Sin tomar la estructura de un diario personal –aunque se lo pueda leer como tal–, Ulanovsky utiliza un registro íntimo y privado que tiene la virtud de tomarse las licencias que el género le provee –rastrear en la memoria familiar, la omnipresencia del yo, abrir preguntas, opinar por arriba y por debajo de las anécdotas–, pero que no se limita a las barreras cronológicas que suelen mecanizarlo. Por el contrario, el recorrido del texto va a ir dando saltos temporales y espaciales que abarcan –entre otras cosas– su primera infancia en México, su extranjería en la Argentina con sólo seis años, el día que su mamá le dejó el legado de la fotografía, el descubrimiento del amor en los silencios y en las risas de sus padres y la vitalidad de su mamá, aun arriba de la ambulancia o en la habitación de la clínica.
El ojo cultivado durante años por la fotografía no está ausente cuando Inés Ulanovsky escribe. Las frases, breves y lacónicas, van alumbrando una imagen detrás de otra. Los capítulos, también cortos, causan la impresión de que la historia continúa desarrollándose por fuera de campo. Algunas madres también se mueren –título tomado de una notable frase suelta de uno de sus hijos– transmite la sensación de estar mirando la proyección de viejas diapositivas. Y, como las buenas historias familiares, interpela y contiene al lector por no resultarle ajena; tanto cuando narra la admiración por esa mujer que ejerció “el oficio de madre” para tantos hijos ajenos, como cuando devela el desconcierto de la hija ante la pérdida.

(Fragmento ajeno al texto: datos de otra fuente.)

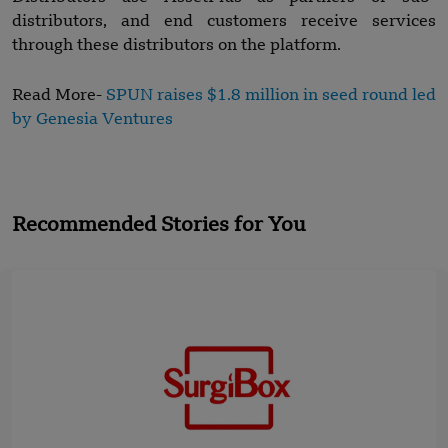
distributors, and end customers receive services
through these distributors on the platform.
Read More-
SPUN raises $1.8 million in seed round led
by Genesia Ventures
Recommended Stories for You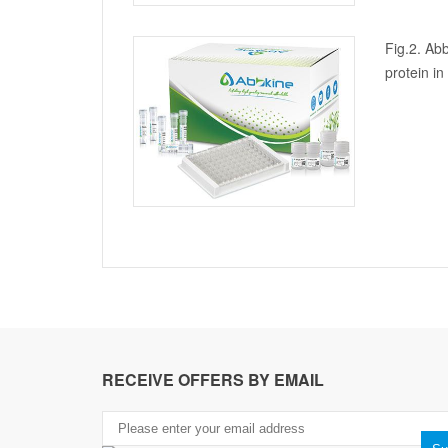
Fig.2. Abb
protein i
RECEIVE OFFERS BY EMAIL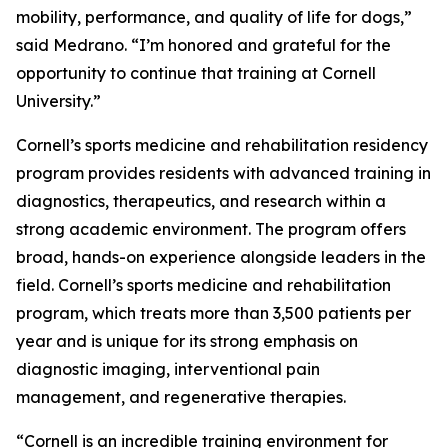
mobility, performance, and quality of life for dogs,”
said Medrano. “I’m honored and grateful for the
opportunity to continue that training at Cornell
University.”
Cornell’s sports medicine and rehabilitation residency
program provides residents with advanced training in
diagnostics, therapeutics, and research within a
strong academic environment. The program offers
broad, hands-on experience alongside leaders in the
field. Cornell’s sports medicine and rehabilitation
program, which treats more than 3,500 patients per
year and is unique for its strong emphasis on
diagnostic imaging, interventional pain
management, and regenerative therapies.
“Cornell is an incredible training environment for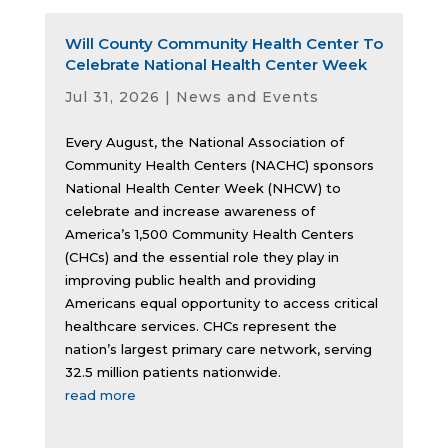
Will County Community Health Center To
Celebrate National Health Center Week
Jul 31, 2026
|
News and Events
Every August, the National Association of
Community Health Centers (NACHC) sponsors
National Health Center Week (NHCW) to
celebrate and increase awareness of
America’s 1,500 Community Health Centers
(CHCs) and the essential role they play in
improving public health and providing
Americans equal opportunity to access critical
healthcare services. CHCs represent the
nation’s largest primary care network, serving
32.5 million patients nationwide.
read more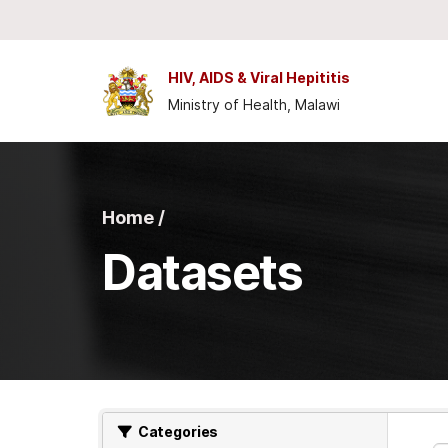
Skip to main content
HIV, AIDS & Viral Hepititis
Ministry of Health, Malawi
Home /
Datasets
Categories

Inés Ulanovsky no busca llenar un espacio vacío o narrar para exorcizar un dolor. Tampoco Algunas madres también se mueren es un homenaje a una mujer extraordinaria, aunque –como atestigua Juan Sasturain en el epílogo– lo fue. Se trata más bien del modo que la autora eligió para tirar las fotos sobre la mesa vacía; para desparramarlas y volver a observarlas.